(Records from a data collection)
╭──

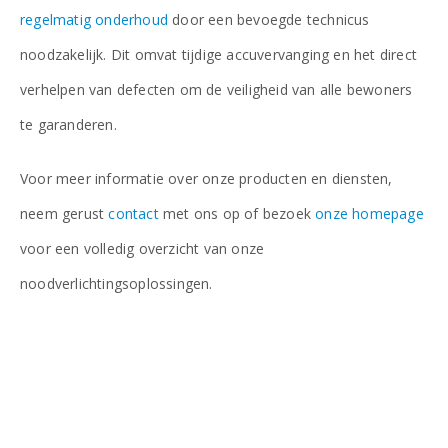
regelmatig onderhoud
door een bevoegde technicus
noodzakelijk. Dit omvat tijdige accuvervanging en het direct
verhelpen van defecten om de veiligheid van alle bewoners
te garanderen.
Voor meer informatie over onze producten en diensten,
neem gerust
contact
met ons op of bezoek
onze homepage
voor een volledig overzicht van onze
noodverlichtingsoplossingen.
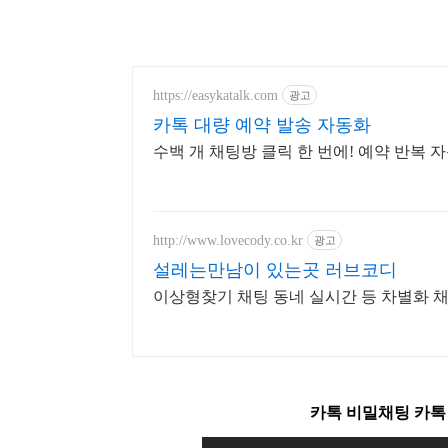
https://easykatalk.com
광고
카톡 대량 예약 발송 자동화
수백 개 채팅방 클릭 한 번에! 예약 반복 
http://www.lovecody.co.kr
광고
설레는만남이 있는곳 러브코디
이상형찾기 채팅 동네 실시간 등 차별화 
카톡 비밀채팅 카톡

╰──
╭──

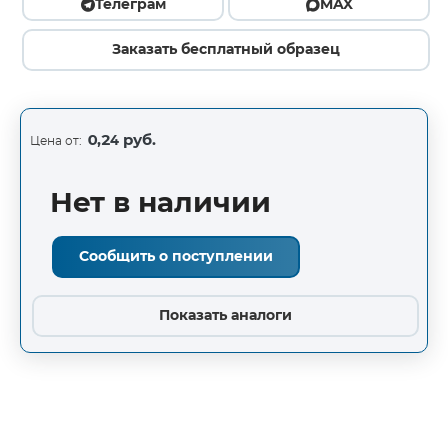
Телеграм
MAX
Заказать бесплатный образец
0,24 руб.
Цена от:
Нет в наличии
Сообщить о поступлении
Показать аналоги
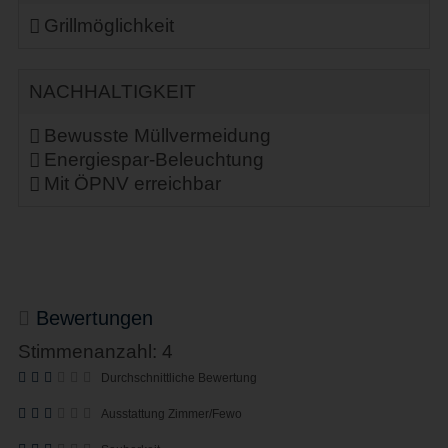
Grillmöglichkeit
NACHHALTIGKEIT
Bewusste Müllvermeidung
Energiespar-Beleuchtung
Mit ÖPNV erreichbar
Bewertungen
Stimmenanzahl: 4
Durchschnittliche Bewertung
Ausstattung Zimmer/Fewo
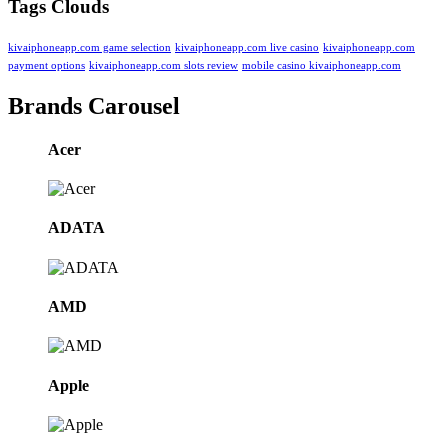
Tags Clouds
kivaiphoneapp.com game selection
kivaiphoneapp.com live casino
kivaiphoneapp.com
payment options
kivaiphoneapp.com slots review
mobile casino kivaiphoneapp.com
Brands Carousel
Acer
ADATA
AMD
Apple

╰──
╭──

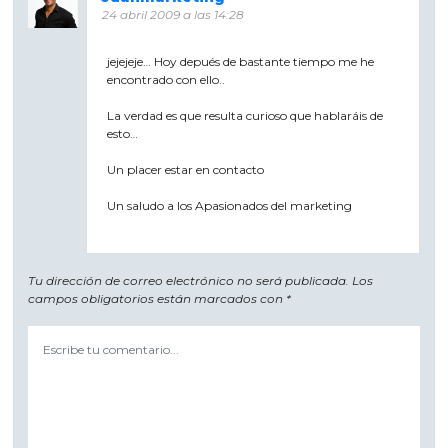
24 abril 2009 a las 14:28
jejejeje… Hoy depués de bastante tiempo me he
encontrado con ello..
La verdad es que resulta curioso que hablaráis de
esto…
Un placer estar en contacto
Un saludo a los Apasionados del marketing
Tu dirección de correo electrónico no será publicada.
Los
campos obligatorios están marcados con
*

╰──

EXERCISE DETAILS: Work through the entries, filtering for the string "casino", and copy each line that holds it.

REPLY:
kivaiphoneapp.com live casino
mobile casino kivaiphoneapp.com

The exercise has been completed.